▶ _PROBLEM REQUIREMENTS_:
Give every line from the one containing "catalogue / barcode: US 1649410" through the end of the records as a JSON list of strings, one string per line, omitting blank lines.

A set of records
+ + + + +
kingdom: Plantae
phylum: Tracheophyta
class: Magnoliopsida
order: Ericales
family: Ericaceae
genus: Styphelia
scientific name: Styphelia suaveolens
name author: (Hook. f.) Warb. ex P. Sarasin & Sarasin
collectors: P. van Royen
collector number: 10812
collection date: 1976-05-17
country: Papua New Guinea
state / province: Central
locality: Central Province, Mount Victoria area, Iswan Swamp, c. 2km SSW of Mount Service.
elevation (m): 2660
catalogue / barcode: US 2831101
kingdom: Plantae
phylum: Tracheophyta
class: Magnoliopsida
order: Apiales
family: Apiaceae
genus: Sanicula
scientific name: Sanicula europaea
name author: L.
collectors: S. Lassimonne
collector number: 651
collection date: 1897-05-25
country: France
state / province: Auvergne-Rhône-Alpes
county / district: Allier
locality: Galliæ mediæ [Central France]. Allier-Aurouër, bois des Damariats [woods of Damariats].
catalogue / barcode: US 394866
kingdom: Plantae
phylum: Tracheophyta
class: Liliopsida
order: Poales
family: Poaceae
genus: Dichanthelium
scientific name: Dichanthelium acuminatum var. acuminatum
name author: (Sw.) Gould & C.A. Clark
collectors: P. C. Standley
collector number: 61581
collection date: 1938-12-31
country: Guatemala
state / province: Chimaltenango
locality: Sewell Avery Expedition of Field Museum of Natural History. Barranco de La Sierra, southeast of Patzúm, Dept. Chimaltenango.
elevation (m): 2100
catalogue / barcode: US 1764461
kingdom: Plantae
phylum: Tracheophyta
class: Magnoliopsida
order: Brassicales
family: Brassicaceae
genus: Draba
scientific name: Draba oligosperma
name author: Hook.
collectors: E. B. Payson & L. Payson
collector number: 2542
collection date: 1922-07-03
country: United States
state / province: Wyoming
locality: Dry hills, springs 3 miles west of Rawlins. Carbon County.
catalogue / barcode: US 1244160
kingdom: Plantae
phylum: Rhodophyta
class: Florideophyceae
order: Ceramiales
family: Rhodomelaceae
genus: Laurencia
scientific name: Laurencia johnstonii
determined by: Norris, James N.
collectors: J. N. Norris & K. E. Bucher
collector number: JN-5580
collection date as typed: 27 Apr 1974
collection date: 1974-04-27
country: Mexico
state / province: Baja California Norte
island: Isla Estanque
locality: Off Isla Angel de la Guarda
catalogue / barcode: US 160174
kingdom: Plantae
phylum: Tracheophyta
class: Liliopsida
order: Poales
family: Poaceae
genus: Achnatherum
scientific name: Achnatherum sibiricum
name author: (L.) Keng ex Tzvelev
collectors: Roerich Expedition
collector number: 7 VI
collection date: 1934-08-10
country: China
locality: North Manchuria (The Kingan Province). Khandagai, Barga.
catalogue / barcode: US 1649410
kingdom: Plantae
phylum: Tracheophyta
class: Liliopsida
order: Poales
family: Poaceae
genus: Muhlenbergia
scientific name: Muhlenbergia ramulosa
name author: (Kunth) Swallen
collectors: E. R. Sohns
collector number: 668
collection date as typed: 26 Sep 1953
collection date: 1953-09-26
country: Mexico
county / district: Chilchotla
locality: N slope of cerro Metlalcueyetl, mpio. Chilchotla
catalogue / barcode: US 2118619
+ + + + +
▶ _THE RESPONSE_:
[
  "catalogue / barcode: US 1649410",
  "kingdom: Plantae",
  "phylum: Tracheophyta",
  "class: Liliopsida",
  "order: Poales",
  "family: Poaceae",
  "genus: Muhlenbergia",
  "scientific name: Muhlenbergia ramulosa",
  "name author: (Kunth) Swallen",
  "collectors: E. R. Sohns",
  "collector number: 668",
  "collection date as typed: 26 Sep 1953",
  "collection date: 1953-09-26",
  "country: Mexico",
  "county / district: Chilchotla",
  "locality: N slope of cerro Metlalcueyetl, mpio. Chilchotla",
  "catalogue / barcode: US 2118619"
]